TASK PROMPT: Using the listing below, show all lines that hold the word "паркета".
* * * * * * *
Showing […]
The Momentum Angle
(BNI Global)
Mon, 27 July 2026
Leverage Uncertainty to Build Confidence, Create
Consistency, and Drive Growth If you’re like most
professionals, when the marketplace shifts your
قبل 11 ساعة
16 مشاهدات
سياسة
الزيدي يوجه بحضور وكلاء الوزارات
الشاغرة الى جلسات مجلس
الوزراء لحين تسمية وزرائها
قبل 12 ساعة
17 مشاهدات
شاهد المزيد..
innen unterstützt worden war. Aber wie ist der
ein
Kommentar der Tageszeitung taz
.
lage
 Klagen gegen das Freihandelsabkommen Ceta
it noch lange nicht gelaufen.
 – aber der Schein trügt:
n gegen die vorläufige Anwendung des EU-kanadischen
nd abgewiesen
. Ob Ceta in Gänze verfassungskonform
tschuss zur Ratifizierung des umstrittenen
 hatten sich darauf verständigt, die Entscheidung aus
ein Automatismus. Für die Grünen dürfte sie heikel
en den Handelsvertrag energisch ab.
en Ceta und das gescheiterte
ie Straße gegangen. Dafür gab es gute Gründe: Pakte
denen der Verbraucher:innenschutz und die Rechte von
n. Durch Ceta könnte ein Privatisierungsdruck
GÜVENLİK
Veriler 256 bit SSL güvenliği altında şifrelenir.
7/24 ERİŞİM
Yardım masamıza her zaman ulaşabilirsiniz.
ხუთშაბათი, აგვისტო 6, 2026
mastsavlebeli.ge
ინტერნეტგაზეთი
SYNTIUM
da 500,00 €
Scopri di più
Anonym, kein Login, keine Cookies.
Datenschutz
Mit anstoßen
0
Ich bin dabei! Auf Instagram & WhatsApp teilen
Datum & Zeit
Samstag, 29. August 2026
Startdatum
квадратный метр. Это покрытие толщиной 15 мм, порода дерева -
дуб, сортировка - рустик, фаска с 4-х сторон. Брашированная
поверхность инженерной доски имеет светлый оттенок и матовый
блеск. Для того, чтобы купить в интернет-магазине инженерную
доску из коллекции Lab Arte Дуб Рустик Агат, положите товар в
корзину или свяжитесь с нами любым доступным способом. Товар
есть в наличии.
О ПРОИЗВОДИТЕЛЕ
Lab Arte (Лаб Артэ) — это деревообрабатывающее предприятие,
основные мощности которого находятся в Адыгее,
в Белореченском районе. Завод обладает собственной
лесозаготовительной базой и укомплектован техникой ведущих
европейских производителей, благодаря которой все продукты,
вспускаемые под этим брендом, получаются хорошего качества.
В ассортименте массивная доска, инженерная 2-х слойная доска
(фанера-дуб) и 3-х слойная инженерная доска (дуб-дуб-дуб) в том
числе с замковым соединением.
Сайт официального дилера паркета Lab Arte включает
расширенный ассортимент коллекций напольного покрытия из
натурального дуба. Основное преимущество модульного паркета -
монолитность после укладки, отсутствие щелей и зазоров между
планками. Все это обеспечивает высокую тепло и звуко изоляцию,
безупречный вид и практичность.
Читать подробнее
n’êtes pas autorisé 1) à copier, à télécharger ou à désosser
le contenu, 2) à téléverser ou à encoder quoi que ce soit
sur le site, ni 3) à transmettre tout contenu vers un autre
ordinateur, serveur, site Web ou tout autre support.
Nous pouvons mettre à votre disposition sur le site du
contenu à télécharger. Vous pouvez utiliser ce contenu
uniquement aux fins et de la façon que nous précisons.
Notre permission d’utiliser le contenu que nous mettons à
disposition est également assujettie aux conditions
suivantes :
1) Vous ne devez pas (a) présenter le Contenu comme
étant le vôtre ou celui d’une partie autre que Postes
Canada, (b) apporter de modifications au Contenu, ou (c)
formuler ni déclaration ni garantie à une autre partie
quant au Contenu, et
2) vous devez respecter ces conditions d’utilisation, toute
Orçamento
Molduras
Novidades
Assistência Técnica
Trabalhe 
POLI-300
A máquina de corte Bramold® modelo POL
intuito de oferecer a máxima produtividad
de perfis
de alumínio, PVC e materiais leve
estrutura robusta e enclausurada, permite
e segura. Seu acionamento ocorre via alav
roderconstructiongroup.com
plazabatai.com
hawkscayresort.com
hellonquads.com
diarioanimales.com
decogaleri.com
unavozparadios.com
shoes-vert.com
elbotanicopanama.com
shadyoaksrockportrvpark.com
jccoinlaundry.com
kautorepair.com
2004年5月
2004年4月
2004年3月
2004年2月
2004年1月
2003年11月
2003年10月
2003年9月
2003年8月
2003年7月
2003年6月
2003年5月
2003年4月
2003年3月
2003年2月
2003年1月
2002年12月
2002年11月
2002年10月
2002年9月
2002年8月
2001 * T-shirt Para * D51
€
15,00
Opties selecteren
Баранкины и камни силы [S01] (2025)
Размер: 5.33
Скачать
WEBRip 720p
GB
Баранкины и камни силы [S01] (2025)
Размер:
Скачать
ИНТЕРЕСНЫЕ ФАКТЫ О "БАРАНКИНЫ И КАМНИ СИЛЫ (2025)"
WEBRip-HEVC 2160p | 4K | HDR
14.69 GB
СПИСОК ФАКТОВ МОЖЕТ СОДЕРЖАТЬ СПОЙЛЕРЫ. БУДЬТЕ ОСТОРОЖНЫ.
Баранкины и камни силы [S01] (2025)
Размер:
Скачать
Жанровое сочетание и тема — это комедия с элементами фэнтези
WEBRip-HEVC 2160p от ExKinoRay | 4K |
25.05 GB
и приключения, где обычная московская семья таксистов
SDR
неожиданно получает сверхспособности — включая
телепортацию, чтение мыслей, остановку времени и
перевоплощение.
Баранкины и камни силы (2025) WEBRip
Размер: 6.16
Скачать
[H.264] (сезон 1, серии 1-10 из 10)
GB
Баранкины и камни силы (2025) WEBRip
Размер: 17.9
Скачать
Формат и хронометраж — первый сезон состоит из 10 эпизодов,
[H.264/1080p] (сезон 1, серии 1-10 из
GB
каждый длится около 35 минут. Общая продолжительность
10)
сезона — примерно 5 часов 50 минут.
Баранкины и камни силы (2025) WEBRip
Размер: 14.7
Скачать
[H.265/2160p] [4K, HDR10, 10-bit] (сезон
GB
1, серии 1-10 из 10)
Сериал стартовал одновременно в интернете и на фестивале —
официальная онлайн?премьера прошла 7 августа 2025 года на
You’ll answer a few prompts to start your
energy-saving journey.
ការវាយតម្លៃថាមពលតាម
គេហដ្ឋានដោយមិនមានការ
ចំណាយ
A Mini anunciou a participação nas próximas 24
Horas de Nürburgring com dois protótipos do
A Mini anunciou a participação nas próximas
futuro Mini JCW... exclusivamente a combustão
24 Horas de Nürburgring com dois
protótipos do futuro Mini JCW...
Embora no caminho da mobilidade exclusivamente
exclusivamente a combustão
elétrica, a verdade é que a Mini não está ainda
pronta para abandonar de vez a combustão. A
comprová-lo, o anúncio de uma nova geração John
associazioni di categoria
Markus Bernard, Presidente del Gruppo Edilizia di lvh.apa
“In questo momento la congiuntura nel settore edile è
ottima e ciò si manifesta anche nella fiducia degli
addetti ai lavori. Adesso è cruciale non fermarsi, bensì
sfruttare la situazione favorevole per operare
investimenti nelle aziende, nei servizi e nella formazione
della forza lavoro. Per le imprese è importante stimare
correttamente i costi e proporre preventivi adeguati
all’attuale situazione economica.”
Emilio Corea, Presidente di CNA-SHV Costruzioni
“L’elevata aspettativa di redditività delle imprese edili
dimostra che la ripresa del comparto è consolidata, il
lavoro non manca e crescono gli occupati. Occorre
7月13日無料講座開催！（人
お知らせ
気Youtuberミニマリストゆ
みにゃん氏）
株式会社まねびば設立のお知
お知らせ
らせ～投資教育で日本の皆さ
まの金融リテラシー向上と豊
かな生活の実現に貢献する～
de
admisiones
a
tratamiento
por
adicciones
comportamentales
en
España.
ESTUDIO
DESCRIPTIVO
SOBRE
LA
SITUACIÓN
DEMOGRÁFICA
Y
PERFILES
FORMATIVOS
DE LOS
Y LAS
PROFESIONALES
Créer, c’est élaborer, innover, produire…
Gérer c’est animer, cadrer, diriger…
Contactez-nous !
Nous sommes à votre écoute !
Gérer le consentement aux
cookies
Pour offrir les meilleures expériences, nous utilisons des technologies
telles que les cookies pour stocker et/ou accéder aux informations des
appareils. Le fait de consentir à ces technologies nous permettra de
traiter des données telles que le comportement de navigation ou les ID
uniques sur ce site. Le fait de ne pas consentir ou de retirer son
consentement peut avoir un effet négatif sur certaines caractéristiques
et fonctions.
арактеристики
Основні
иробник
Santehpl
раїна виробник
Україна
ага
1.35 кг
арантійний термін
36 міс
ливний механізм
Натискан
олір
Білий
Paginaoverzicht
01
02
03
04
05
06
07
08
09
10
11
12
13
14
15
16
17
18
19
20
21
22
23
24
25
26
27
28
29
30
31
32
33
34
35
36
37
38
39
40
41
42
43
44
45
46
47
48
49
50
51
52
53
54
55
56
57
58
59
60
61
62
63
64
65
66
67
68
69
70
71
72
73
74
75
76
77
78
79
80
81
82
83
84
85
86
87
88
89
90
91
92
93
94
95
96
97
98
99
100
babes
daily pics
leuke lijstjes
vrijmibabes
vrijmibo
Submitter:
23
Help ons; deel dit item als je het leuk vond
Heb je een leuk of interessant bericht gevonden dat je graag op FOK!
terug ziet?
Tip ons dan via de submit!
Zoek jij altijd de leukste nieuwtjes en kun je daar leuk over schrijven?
* * * * * * *
SOLUTION:
Сайт официального дилера паркета Lab Arte включает
натурального дуба. Основное преимущество модульного паркета -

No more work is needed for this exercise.